Sandie eventually became general counsel at Barings Asset Management, then head of legal at Schroders before joining the World Bank Group.

She recounts being horrified when a recruitment consultant suggested she used her married, English-sounding name instead of Okoro, to make it easier for her to get a job.

She explains that the experience of “being black and female in a white male dominated environment probably wasn’t that easy” but that she deliberately chose to ignore this and get on with it.

Baroness Scotland became the first black woman QC in 1991 and later, the first black woman to be appointed a deputy high court judge.

She was appointed to the House of Lords as a Labour peer in 1997, becoming the first woman and first black person to take up the position of attorney general in 2007.
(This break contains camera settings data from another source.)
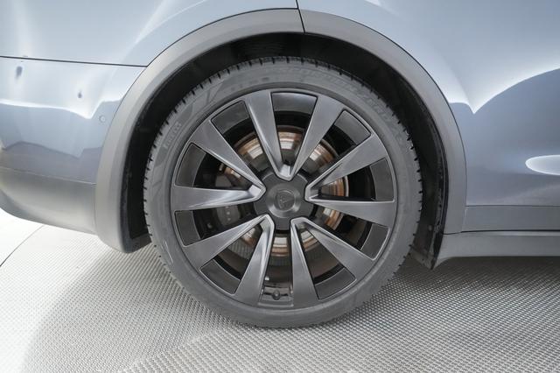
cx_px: 280
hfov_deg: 67.4
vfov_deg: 47.9
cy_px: 186
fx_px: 420
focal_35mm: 27
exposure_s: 1/320
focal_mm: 27
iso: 12800
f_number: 2.8
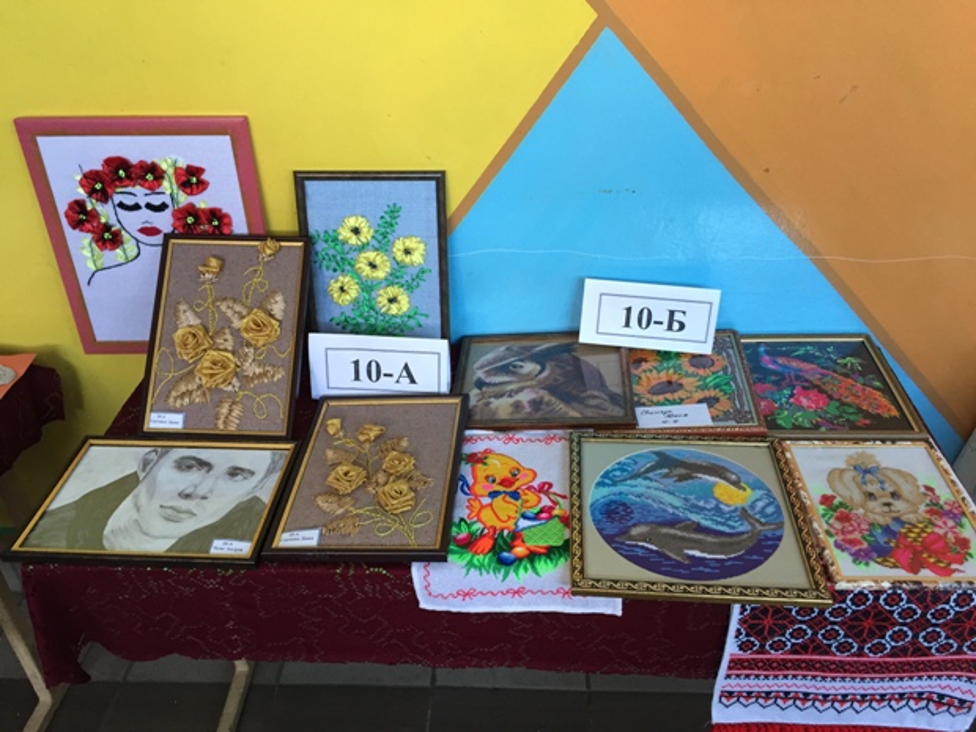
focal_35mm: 29
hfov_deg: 61.7
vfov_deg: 48.2
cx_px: 488
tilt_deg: -35.1
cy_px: 366
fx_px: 818
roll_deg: +1.4
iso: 125
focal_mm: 4.15
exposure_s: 1/33
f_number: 2.2
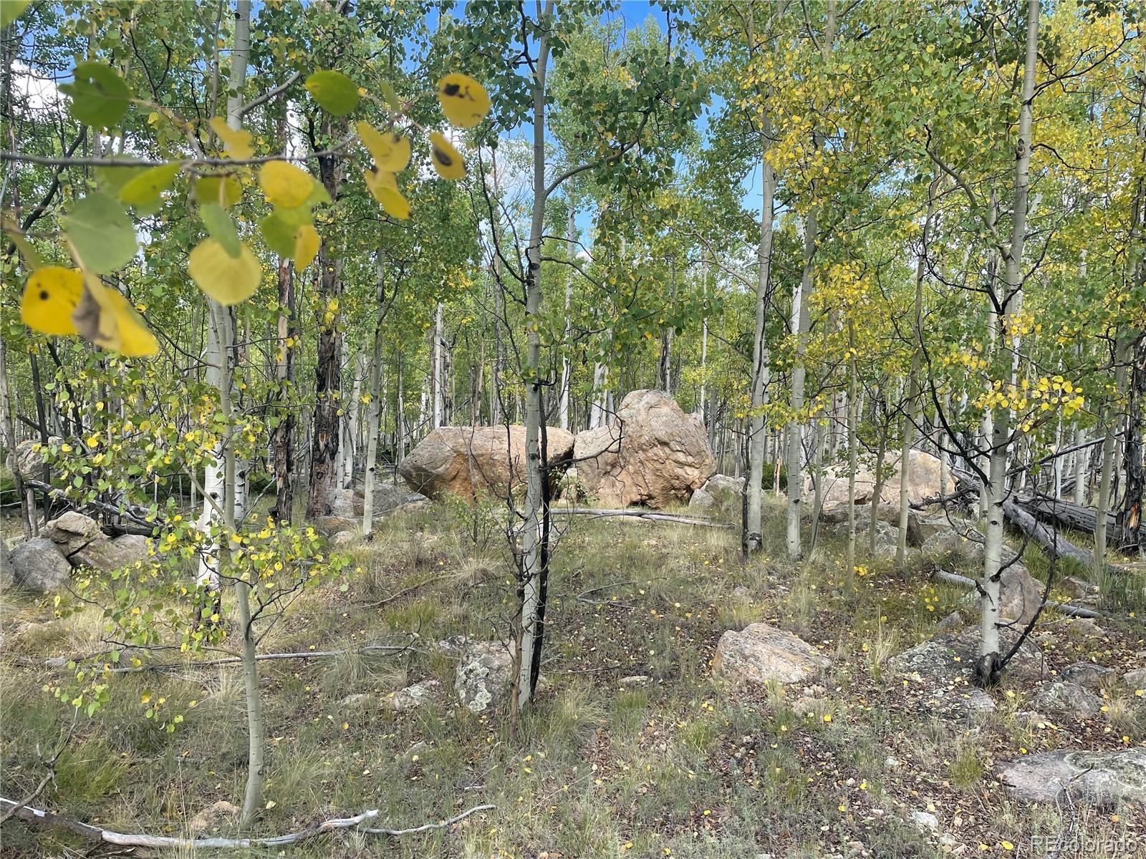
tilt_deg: -5.8
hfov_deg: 67.3
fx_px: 861
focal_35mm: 26
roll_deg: +0.8
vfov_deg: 53.1
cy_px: 430
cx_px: 573
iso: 32
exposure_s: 1/626
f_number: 1.6
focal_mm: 4.2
Dame Linda Dobbs also broke new boundaries when, in October 2004, she became the first non-white high court judge in the UK after practising in criminal law at 5 Kings Bench Walk.

Despite high profile appointments and efforts in the 2000s to increase transparency in the appointment of judges and QCs, black women remain a minority in the higher ranks of the profession.
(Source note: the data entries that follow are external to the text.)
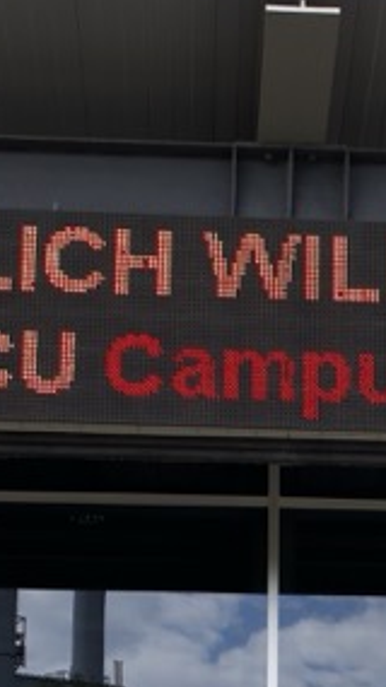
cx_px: 316
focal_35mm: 113
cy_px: 729
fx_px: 2059
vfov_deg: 18.3
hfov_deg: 10.7
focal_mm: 24
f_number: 5
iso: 100
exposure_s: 1/160
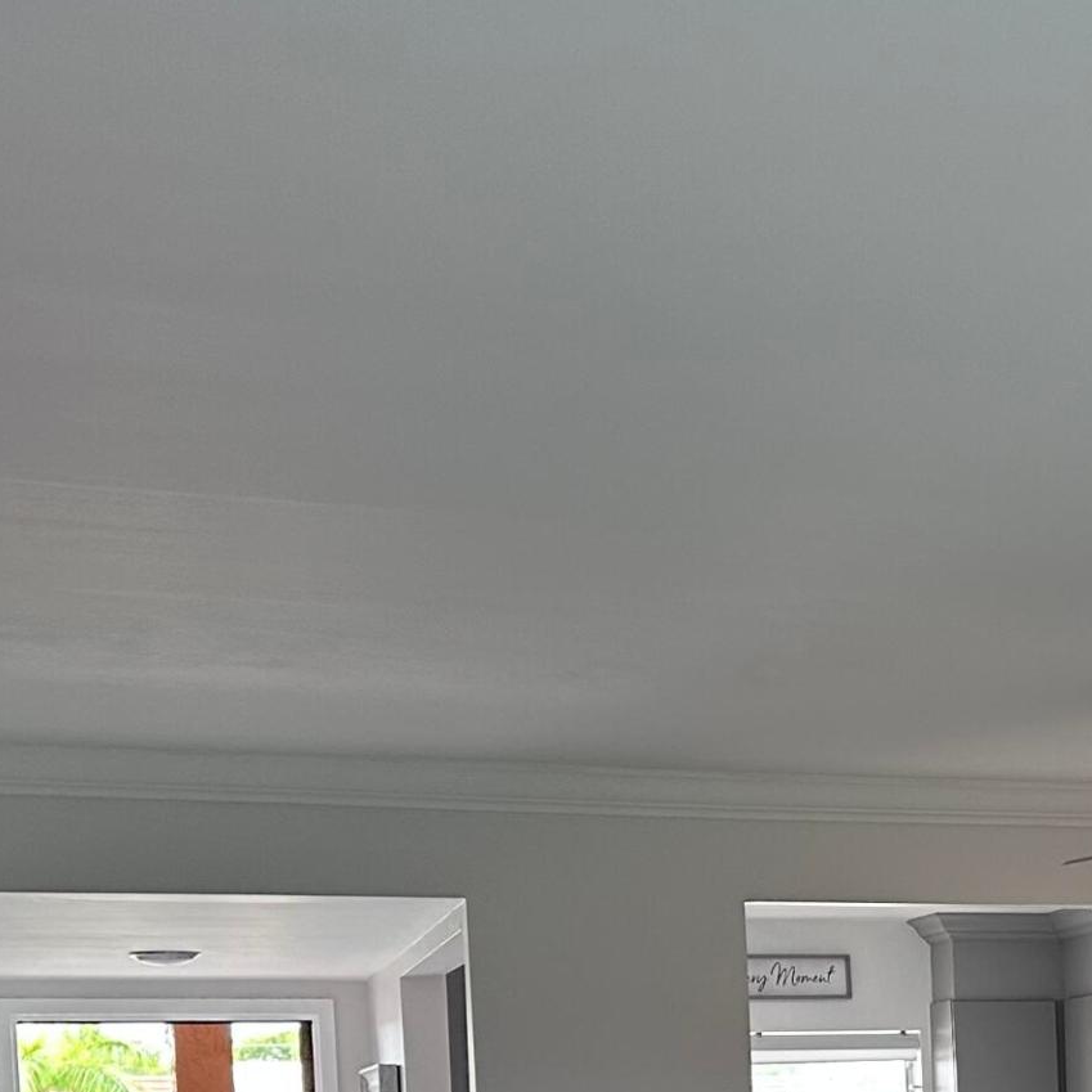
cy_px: 1276
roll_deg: +1.9
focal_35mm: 72
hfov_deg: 22.3
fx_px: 2570
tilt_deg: -2.5
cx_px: 1289
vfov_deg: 22.3
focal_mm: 6.86
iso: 160
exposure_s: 1/120
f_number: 1.78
Currently, just 4 per cent of senior judges are from a black, Asian and minority ethnic background.

There is a growing acknowledgement that far more needs to be done to ensure we have a judiciary and a legal profession that represents the society it serves.

Another key figure looking to make a real difference is Law Society deputy vice president Stephanie Boyce, who will become the first black president in 2021.

She worked as a postwoman; at British Rail; and as a gardener – before beginning a legal career.

She faced considerable obstacles as a black woman.

She was told, ‘you don’t look like a solicitor, you don’t sound like a solicitor’; but she says: “The more people said I couldn’t, the more I was determined that I could.” 

She went on to work for organisations including the Bar Council and the pensions regulator.

When she completes her period as president, she would like to “leave the solicitor profession more diverse and inclusive” and wants people to feel they can reach the top of the profession regardless of their background.

There is much to do. Only last month, black barrister Alexandra Wilson spoke out about being mistaken for a defendant three times in the same morning at a magistrates’ court.

Her experience met with widespread condemnation from across the profession.

From trailblazers to the new generation of black lawyers, women are playing an important part in fighting discrimination.

Their stories are an inspiration.

With leaders like Stephanie Boyce determined to bring about change, I hope we will see real progress.

In 2019, the Supreme Court unveiled its first artwork featuring women from the legal profession.

Commissioned by the First 100 Years and created by artist Catherine Yass, the artwork depicts three female legal pioneers and looks ahead to the next 100 years with a representation of a female lawyer of the future.

She is a mixed race student and is presented as a vision for the next hundred years of women practicing law in the UK.